Ok. Technically she's from New York. But she lives and teaches at Princeton, and has done so since 1978, so I'm claiming her for NJ. Please let us have this. Otherwise, our greatest accomplishment is being the only state in the north to have slaves through the Civil War. That, or Constantine Maroulis.
I remember when I became fascinated with Oates. There was a pretty good Simpsons episode with a prison fantasy featuring Lisa, in which she asks the library cart operator if they had any Joyce Carol Oates; sadly, the book cart only features Danielle Steel, a true nightmare (this is, of course, the only episode of Season 19 that Hulu has no clips of). Two months later, I began an intense summer of horror research in the local library, sifting through dozens of lists of "Best Horror Novels" as I set out on a quest to rekindle my love of fiction writing.

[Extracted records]

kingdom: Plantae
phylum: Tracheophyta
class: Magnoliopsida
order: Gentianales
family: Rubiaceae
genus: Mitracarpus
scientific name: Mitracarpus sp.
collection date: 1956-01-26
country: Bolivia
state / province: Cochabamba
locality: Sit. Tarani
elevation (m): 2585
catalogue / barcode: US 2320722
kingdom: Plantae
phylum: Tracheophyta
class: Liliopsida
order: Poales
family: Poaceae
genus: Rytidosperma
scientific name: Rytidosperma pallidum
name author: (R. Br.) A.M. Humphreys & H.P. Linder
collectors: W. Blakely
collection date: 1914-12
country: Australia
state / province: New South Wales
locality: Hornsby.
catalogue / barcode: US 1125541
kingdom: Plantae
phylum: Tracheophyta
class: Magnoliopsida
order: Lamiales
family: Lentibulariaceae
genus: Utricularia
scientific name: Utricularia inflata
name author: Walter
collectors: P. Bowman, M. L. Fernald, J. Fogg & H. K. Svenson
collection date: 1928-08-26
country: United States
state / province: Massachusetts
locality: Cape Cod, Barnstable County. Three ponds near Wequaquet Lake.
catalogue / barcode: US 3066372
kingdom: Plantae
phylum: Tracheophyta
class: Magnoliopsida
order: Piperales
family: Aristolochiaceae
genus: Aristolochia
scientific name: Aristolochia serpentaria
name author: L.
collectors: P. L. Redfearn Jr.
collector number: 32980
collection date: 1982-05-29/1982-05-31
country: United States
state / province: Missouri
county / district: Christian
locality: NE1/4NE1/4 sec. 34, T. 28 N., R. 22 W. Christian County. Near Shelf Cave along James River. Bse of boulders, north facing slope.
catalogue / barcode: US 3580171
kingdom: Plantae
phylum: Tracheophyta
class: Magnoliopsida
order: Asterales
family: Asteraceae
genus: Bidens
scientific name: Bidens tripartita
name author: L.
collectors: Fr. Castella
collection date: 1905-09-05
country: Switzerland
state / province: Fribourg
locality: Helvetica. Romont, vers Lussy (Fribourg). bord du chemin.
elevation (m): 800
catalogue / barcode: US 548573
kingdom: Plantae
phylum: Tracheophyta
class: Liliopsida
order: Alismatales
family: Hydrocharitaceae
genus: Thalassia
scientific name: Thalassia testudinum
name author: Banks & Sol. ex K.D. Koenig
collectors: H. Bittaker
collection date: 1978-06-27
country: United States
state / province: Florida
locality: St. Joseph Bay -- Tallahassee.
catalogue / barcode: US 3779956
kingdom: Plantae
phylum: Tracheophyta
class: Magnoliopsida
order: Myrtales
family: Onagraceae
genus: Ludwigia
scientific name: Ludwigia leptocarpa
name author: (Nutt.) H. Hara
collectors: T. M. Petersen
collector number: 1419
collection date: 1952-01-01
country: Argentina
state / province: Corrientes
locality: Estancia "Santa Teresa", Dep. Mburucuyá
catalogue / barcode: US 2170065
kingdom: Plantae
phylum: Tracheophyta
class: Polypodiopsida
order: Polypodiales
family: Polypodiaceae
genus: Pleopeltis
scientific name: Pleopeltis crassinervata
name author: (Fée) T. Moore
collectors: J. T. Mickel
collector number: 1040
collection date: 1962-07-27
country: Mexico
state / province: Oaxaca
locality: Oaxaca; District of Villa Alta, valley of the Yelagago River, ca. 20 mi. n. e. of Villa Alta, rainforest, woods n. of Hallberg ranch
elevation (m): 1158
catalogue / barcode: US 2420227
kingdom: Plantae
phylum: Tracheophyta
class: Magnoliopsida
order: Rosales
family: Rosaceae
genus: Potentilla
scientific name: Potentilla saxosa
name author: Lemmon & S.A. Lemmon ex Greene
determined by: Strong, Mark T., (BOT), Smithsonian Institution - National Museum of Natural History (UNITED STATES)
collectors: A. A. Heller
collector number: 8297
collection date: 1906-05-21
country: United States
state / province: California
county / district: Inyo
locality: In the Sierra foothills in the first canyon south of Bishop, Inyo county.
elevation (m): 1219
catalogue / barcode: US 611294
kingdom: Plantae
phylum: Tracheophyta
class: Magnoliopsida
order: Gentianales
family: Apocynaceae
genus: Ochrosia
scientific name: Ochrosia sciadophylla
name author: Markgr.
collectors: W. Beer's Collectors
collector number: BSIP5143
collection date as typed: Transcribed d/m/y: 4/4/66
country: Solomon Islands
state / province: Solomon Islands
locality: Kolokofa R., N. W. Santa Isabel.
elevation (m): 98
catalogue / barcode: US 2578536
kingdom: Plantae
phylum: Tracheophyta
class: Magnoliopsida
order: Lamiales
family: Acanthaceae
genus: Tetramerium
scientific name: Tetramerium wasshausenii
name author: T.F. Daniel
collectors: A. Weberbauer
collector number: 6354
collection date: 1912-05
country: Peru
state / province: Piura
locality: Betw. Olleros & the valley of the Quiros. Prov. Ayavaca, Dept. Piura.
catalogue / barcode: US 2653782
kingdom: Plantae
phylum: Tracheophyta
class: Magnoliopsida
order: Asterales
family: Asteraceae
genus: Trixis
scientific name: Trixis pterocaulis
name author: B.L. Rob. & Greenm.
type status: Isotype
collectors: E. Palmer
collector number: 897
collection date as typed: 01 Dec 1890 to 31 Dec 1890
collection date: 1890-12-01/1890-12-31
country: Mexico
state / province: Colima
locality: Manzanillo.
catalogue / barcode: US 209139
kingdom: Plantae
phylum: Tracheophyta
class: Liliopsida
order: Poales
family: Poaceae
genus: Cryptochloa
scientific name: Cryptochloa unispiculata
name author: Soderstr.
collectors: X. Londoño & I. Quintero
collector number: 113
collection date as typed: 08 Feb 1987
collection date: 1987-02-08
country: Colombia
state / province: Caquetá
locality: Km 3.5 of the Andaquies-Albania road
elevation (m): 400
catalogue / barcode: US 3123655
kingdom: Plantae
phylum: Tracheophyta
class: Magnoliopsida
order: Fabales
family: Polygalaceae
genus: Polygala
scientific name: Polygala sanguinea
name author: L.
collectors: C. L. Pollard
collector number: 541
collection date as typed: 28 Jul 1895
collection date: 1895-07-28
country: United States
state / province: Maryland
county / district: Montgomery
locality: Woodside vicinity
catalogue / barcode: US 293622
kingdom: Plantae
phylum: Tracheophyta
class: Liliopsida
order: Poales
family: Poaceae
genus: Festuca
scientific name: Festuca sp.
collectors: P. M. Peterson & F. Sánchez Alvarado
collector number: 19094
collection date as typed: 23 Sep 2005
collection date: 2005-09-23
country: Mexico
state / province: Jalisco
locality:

# [TASK INSTRUCTIONS]
Print, word for word, the stretch of the passage about Joyce Carol Oates that begins with the words containing "I remember when" and ends with "of fiction writing.".

# [WRITTEN RESPONSE]
I remember when I became fascinated with Oates. There was a pretty good Simpsons episode with a prison fantasy featuring Lisa, in which she asks the library cart operator if they had any Joyce Carol Oates; sadly, the book cart only features Danielle Steel, a true nightmare (this is, of course, the only episode of Season 19 that Hulu has no clips of). Two months later, I began an intense summer of horror research in the local library, sifting through dozens of lists of "Best Horror Novels" as I set out on a quest to rekindle my love of fiction writing.